Therapists used to be the most helpful thing in the world (or so I’ve heard), now they’re so unhelpful they have to rely on the state to get us to use them and have so many different indie-based projects and programs competing with them, like BetterTherapy (which isn’t bad tbh). The old joke is they’re paid friends but now I see they’re just paid, you could be in a genuine situation where something obliterates the quality of your life (e.g. custody battles) and they’ll be like “does lithium sound good” (which by the way, lithium is outdated by two thousand years, so if it’s recommended right away to you, run).

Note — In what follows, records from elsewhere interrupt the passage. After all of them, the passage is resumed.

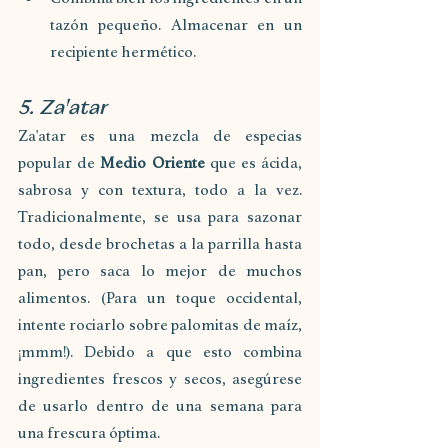
tazón pequeño. Almacenar en un 
recipiente hermético.
5. Za'atar
Za'atar es una mezcla de especias 
popular de 
Medio Oriente
 que es ácida, 
sabrosa y con textura, todo a la vez. 
Tradicionalmente, se usa para sazonar 
todo, desde brochetas a la parrilla hasta 
pan, pero saca lo mejor de muchos 
alimentos. (Para un toque occidental, 
intente rociarlo sobre palomitas de maíz, 
¡mmm!). Debido a que esto combina 
ingredientes frescos y secos, asegúrese 
de usarlo dentro de una semana para 
una frescura óptima.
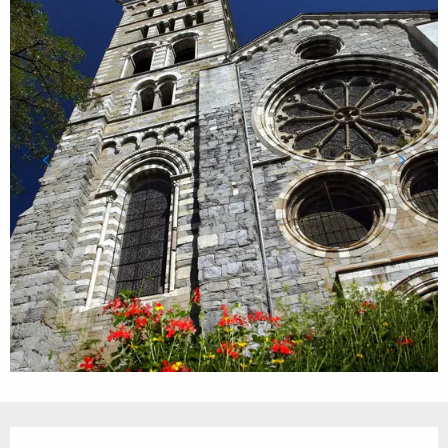
Öffnungszeiten & Kontaktdaten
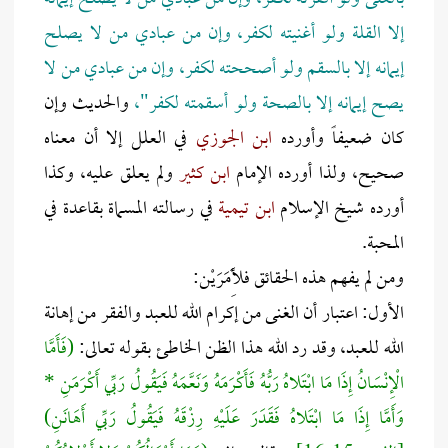
إلا القلة ولو أغنيته لكفر، وإن من عبادي من لا يصلح
إيمانه إلا بالسقم ولو أصححته لكفر، وإن من عبادي من لا
يصح إيمانه إلا بالصحة ولو أسقمته لكفر"،
والحديث وإن
كان ضعيفاً وأورده
ابن الجوزي
في العلل إلا أن معناه
صحيح، ولذا أورده الإمام
ابن كثير
ولم يعلق عليه، وكذا
أورده شيخ الإسلام
ابن تيمية
في رسالته المسماة بقاعدة في
المحبة.
ومن لم يفهم هذه الحقائق فلِأَمَرَيْن:
الأول: اعتبار أن الغنى من إكرام الله للعبد والفقر من إهانة
الله للعبد، وقد رد الله هذا الظن الخاطئ بقوله تعالى:
(فَأَمَّا
الْإِنْسَانُ إِذَا مَا ابْتَلاهُ رَبُّهُ فَأَكْرَمَهُ وَنَعَّمَهُ فَيَقُولُ رَبِّي أَكْرَمَنِ *
وَأَمَّا إِذَا مَا ابْتَلاهُ فَقَدَرَ عَلَيْهِ رِزْقَهُ فَيَقُولُ رَبِّي أَهَانَنِ)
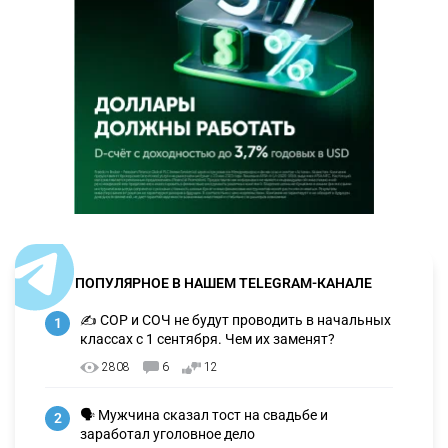
ПОПУЛЯРНОЕ В НАШЕМ TELEGRAM-КАНАЛЕ
✍️ СОР и СОЧ не будут проводить в начальных
1
классах с 1 сентября. Чем их заменят?
2808
6
12
🗣 Мужчина сказал тост на свадьбе и
2
заработал уголовное дело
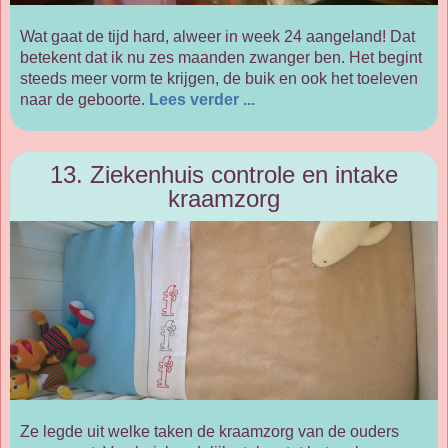
Wat gaat de tijd hard, alweer in week 24 aangeland! Dat
betekent dat ik nu zes maanden zwanger ben. Het begint
steeds meer vorm te krijgen, de buik en ook het toeleven
naar de geboorte.
Lees verder ...
13. Ziekenhuis controle en intake
kraamzorg
Ze legde uit welke taken de kraamzorg van de ouders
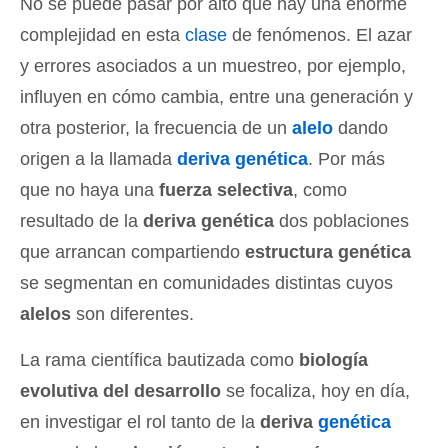
No se puede pasar por alto que hay una enorme
complejidad en esta
clase
de fenómenos. El azar
y errores asociados a un muestreo, por ejemplo,
influyen en cómo cambia, entre una generación y
otra posterior, la frecuencia de un
alelo
dando
origen a la llamada
deriva genética
. Por más
que no haya una
fuerza selectiva
, como
resultado de la
deriva genética
dos poblaciones
que arrancan compartiendo
estructura genética
se segmentan en comunidades distintas cuyos
alelos
son diferentes.
La rama científica bautizada como
biología
evolutiva del desarrollo
se focaliza, hoy en día,
en investigar el rol tanto de la
deriva
genética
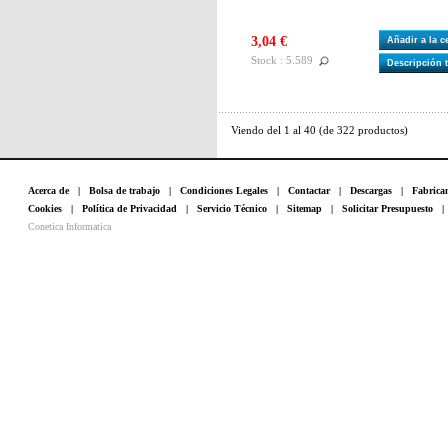
3,04 €
Añadir a la 
Stock : 5.589
Descripción 
Viendo del
1
al
40
(de
322
productos)
Acerca de
|
Bolsa de trabajo
|
Condiciones Legales
|
Contactar
|
Descargas
|
Fabrica
Cookies
|
Política de Privacidad
|
Servicio Técnico
|
Sitemap
|
Solicitar Presupuesto
Conetica Informatica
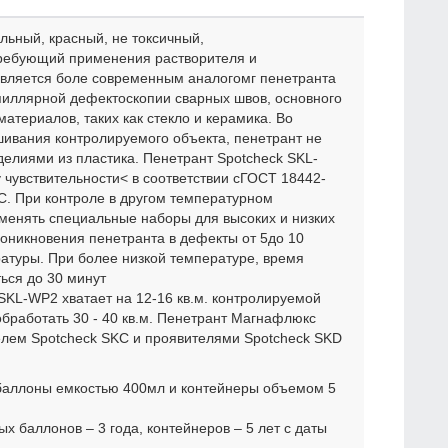
льный, красный, не токсичный,
ребующий применения растворителя и
является боле современным аналогомг пенетранта
пиллярной дефектоскопии сварных швов, основного
материалов, таких как стекло и керамика. Во
ивания контролируемого объекта, пенетрант не
делиями из пластика. Пенетрант Spotcheck SKL-
су чувствительности< в соответствии сГОСТ 18442-
°C. При контроле в другом температурном
менять специальные наборы для высоких и низких
оникновения пенетранта в дефекты от 5до 10
ратуры. При более низкой температуре, время
ься до 30 минут
SKL-WP2 хватает на 12-16 кв.м. контролируемой
обработать 30 - 40 кв.м. Пенетрант Магнафлюкс
елем Spotcheck SKC и проявителями Spotcheck SKD
 баллоны емкостью 400мл и контейнеры объемом 5
х баллонов – 3 года, контейнеров – 5 лет с даты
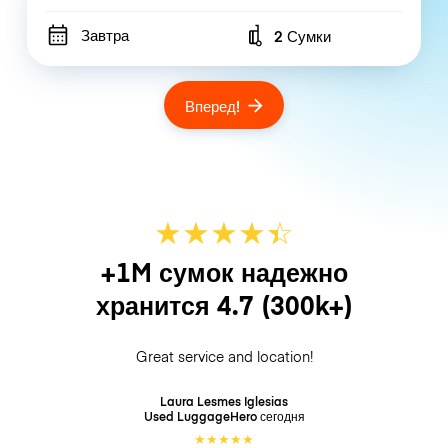
Завтра
2 Сумки
Number of bags
Вперед!
★
★
★
★
☆
★
+1M сумок надежно
хранится
4.7
(300k+)
Great service and location!
Laura Lesmes Iglesias
Used LuggageHero
сегодня
★
★
★
★
★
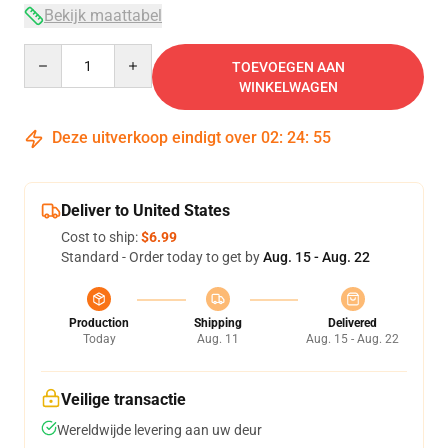
Bekijk maattabel
Quantity
TOEVOEGEN AAN
WINKELWAGEN
Deze uitverkoop eindigt over
02
:
24
:
54
Deliver to United States
Cost to ship:
$6.99
Standard - Order today to get by
Aug. 15 - Aug. 22
Production
Shipping
Delivered
Today
Aug. 11
Aug. 15 - Aug. 22
Veilige transactie
Wereldwijde levering aan uw deur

The reason they’re not set up like lawyers where you only pay them “if you win” is because they know this would destroy them.
I fear the medical profession is also going down this path.
Government and lawsuits are totally regulating everyone to death. Doctors used to be knowledgeable and creative (and they still are) and had the freedom to prescribe whatever they thought would be the best.
Now, they can only follow conventional wisdom and the exact recommendations of the regulators. If they deviate just a little to find the perfect fit for your case, they risk themselves and their livelihoods.
It’s primarily private insurance (at least in the US) that drives that. The doctor can prescribe something and then a “doctor” who works for the insurance company can take a 10 second look at it and deny it outright in favor of a more profitable treatment.
When it comes to costs, yes, but there is also another angle.
Sometimes doctors will prescribe expensive, patented drugs when cheaper, better, out-of-patent alternatives exist.
This is not to the benefit of the insurance companies.
Rather the pharma industry and regulators act in a concentrated rap battle: the regulator covers their ass by only approving in accordance with the latest, most comprehensive studies (“evidence based practice”) and the pharma industry only bankrolls new studies on their most profitable medications.